Dr. David R. Denny
From the Schoolhouse
It seemed to good to be true. But other teachers I trusted said it worked. It defied logic, but then so does gravity. “All you have to do,” they said, “is shout out two words and your kids will freeze in their tracks and become totally silent.
Where was this dark magic 15 years ago when I really needed it, I thought. But, oh well. I’ll give it a try and see what happens. The next day I walked into my 1A class of 36 rowdy 8th graders. They weren’t looking at me. The phones and the latest gossip had them mesmerized. I tapped my ruler on the lectern and then shouted out the two words: “Mannequin Challenge!”
The transformation was immediate! As I looked across the silent room, frozen images of previously frenetic kids were now locked into a still picture much like that of Rembrandt’s “The Storm on the Sea of Galilee.” Hands were extended in mid air–motionless. Eyes were locked in querulous stares across the room. Sentences were half finished. Jokes suspended. It was as if time had stopped and the very meaning of existence lost in a fifth dimension.
I found myself, for a split second, worrying. Would I be able to retrieve them? Could they–would they return? But then I put these somber thoughts away and did what every normal teacher would do–I danced for joy weaving in and out of these Greek statues, giddy with my new found power.
And then a hall bell sounded and….
From the Pulpit
The sunrise sermon text was from John 20:1-18. I reminded everyone of Jim Ryun’s exploits as a high school runner. A failure in all of his middle school sport’s endeavors, he stumbled onto long distance running. Within a few races, he began to set records. While a high school junior he ran a sub-four minute mile, a record that stood for 36 years!
I noticed that in the story of the empty tomb, there was also a lot of running. Mary ran to the tomb in the early morning. Then she ran to get the disciples. Peter and John ran to the tomb. They too then ran back to their friends. All of these early morning discoveries ignited a flame of hope that still permeates the hearts of millions of believers worldwide. It was the Apostle Paul who also added a running note.

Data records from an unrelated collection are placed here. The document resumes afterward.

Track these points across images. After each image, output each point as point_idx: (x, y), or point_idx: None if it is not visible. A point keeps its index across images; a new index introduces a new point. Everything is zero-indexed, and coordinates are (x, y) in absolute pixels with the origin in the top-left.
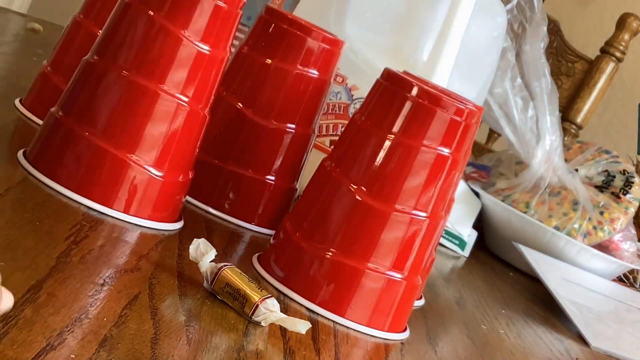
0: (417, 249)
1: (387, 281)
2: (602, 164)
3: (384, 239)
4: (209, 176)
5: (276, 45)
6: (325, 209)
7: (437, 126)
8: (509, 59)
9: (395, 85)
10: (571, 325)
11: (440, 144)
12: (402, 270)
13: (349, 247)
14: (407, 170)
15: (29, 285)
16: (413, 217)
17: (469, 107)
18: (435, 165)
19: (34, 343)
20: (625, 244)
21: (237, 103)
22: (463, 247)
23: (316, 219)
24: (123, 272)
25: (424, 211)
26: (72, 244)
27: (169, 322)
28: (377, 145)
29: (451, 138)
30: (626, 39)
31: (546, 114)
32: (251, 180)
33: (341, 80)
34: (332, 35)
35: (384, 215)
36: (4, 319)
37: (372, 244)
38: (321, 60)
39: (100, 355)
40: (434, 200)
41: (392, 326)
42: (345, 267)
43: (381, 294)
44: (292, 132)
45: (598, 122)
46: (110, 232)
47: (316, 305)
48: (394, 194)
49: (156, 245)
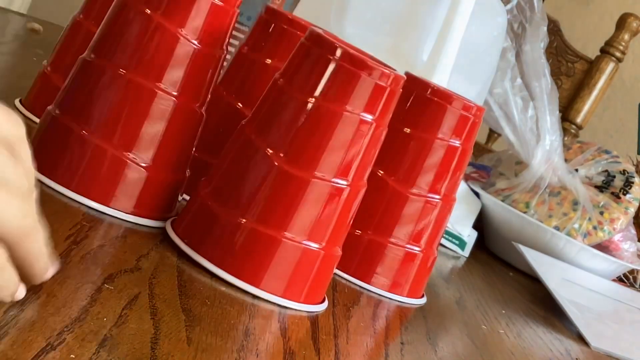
0: (337, 218)
1: (304, 251)
2: (602, 164)
3: (302, 208)
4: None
5: (276, 46)
6: (242, 173)
7: (360, 91)
8: (509, 59)
9: (317, 46)
10: (571, 325)
11: (364, 110)
12: (320, 240)
13: (265, 215)
14: (327, 136)
15: (29, 285)
16: (333, 185)
17: (395, 72)
18: (358, 131)
19: (34, 343)
20: (625, 244)
21: (237, 103)
22: (463, 247)
23: (231, 184)
24: (123, 272)
25: (345, 179)
26: (72, 244)
27: (169, 322)
28: (297, 108)
29: (375, 104)
30: (626, 39)
31: (546, 114)
32: None
33: None
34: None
35: (302, 182)
36: (4, 318)
37: (289, 213)
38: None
39: (100, 355)
40: (355, 168)
41: (307, 297)
42: (261, 236)
43: (297, 264)
44: None
45: (598, 122)
46: (110, 232)
47: (230, 275)
48: (313, 160)
49: (156, 245)
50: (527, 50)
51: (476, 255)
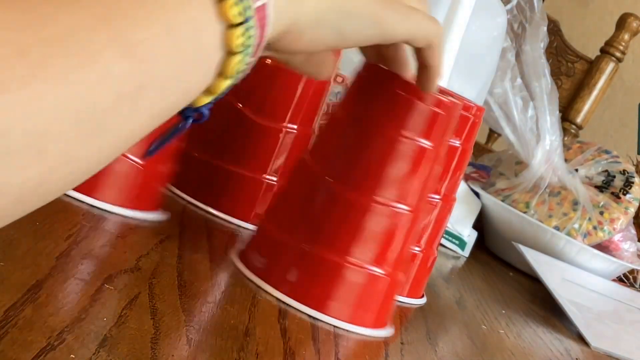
0: (400, 243)
1: (368, 276)
2: (602, 164)
3: (364, 233)
4: (207, 175)
5: None
6: (305, 202)
7: (417, 117)
8: (509, 59)
9: (375, 77)
10: (571, 325)
11: (421, 136)
12: (383, 265)
13: (329, 242)
14: (387, 162)
15: (29, 285)
16: (393, 209)
17: (450, 99)
18: (416, 157)
19: (34, 343)
20: (625, 244)
21: (237, 104)
22: (463, 247)
23: (295, 213)
24: (123, 272)
25: (405, 204)
26: (72, 244)
27: (169, 322)
28: (356, 137)
29: (432, 130)
30: (626, 39)
31: (546, 114)
32: (249, 179)
33: (341, 80)
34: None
35: (364, 208)
36: (4, 318)
37: (353, 238)
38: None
39: (100, 355)
40: (414, 193)
41: (375, 322)
42: (325, 261)
43: (363, 289)
44: (293, 132)
45: (598, 122)
46: (110, 232)
47: (296, 301)
48: (373, 186)
49: (156, 245)
50: (527, 50)
51: (476, 255)
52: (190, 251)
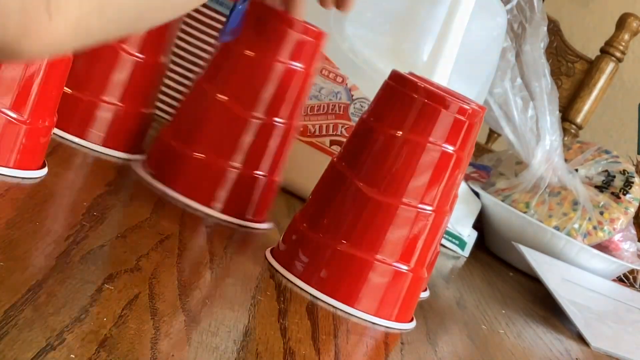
0: (423, 242)
1: (394, 273)
2: (602, 164)
3: (392, 232)
4: (204, 174)
5: (257, 37)
6: (336, 204)
7: (442, 125)
8: (509, 59)
9: (401, 86)
10: (571, 325)
11: (445, 142)
12: (408, 262)
13: (358, 240)
14: (413, 166)
15: (29, 285)
16: (419, 211)
17: (472, 106)
18: (440, 161)
19: (34, 343)
20: (625, 244)
21: (220, 94)
22: (463, 247)
23: (327, 214)
24: (123, 272)
25: (429, 205)
26: (72, 244)
27: (169, 322)
28: (383, 142)
29: (455, 136)
30: (626, 39)
31: (546, 114)
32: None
33: (341, 80)
34: (315, 28)
35: (391, 208)
36: (4, 318)
37: (380, 237)
38: (304, 53)
39: (100, 355)
40: (438, 195)
41: (398, 316)
42: (355, 259)
43: (388, 285)
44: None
45: (598, 122)
46: (110, 232)
47: (329, 297)
48: (401, 188)
49: (156, 245)
50: (527, 50)
51: (476, 255)
52: (190, 251)
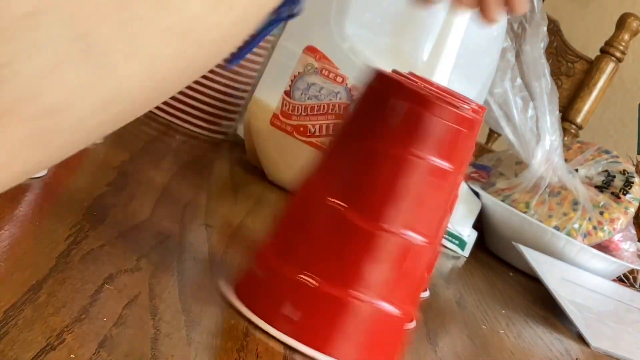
0: (410, 276)
1: (375, 312)
2: (602, 164)
3: (371, 264)
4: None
5: None
6: (304, 226)
7: (431, 134)
8: (509, 59)
9: (380, 85)
10: (571, 325)
11: (436, 155)
12: (393, 300)
13: (331, 272)
14: (394, 183)
15: (29, 285)
16: (404, 238)
17: (470, 113)
18: (429, 178)
19: (34, 343)
20: (625, 244)
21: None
22: (463, 247)
23: (293, 238)
24: (123, 272)
25: (418, 232)
26: (72, 244)
27: (169, 322)
28: (359, 153)
29: (449, 148)
30: (626, 39)
31: (546, 114)
32: None
33: (341, 80)
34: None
35: (370, 235)
36: (4, 318)
37: (356, 269)
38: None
39: (100, 355)
40: (428, 220)
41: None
42: (326, 296)
43: (369, 327)
44: None
45: (598, 122)
46: (110, 232)
47: (292, 339)
48: (382, 211)
49: (156, 245)
50: (527, 50)
51: (476, 255)
52: (189, 251)
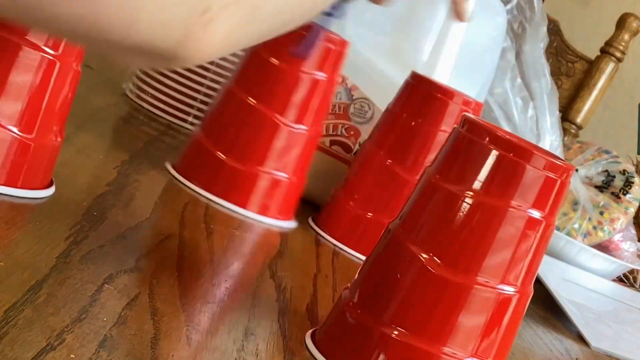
0: (504, 330)
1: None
2: (602, 164)
3: (463, 319)
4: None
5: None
6: (392, 280)
7: (527, 184)
8: (509, 59)
9: (475, 135)
10: (571, 325)
11: (532, 206)
12: (485, 357)
13: (420, 327)
14: (490, 236)
15: (29, 285)
16: (499, 292)
17: (564, 162)
18: (525, 230)
19: (34, 343)
20: (625, 244)
21: (248, 98)
22: None
23: (379, 292)
24: (123, 272)
25: (511, 285)
26: (72, 244)
27: (169, 322)
28: (453, 204)
29: (544, 198)
30: (626, 39)
31: (546, 114)
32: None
33: (341, 80)
34: (338, 36)
35: (462, 289)
36: (4, 318)
37: (447, 324)
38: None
39: (100, 355)
40: (522, 273)
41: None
42: (416, 350)
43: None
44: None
45: (598, 122)
46: (110, 232)
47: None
48: (474, 264)
49: (156, 245)
50: (527, 50)
51: None
52: (190, 251)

He said that because of the empty tomb, he now runs a long distance race to win the imperishable wreath.
From the Pews.
I woke up at 5:00 am sleeping in a small bunk bed as a guest at Wayne and Dale Parks’ home. Their seaside house was near the ocean and close to the sunrise gathering area. The 6:15 am service was drawing close. I dressed in jeans and comfortable clothes and strolled outside. The absence of any city lights seemed so strange. The darkness was profound and silent. I smelled the ocean. I wondered if anyone would come to this remote place at such an early hour. I walked along the unpaved driveway that wound through a patch of trees. Morning birds tweeted “Easter. Easter.” A slight breeze fluttered the darkness about me and I felt a sense of calm that often escapes the frenetic city dweller.
At first they seemed like distant stars sitting on the horizon tucked behind the trees. But then as the lights darted and twinkled, the quiet hum of a car engine approached and passed down the dirt road interrupting my reverie. A few minutes later three more cars approached weaving in and out of this morning dream until they too rested at the edge of the ocean beside the humble cross erected on the seashore.
When the time came for the service to begin, two congregations (Drummondtown and Zion) merged as one and sang Easter hymns acapella as a few locals waded waist deep about 100 yards off the shore working oyster beds. The sun rose with brilliant dignity as I spoke of the early disciples running to and from the empty tomb.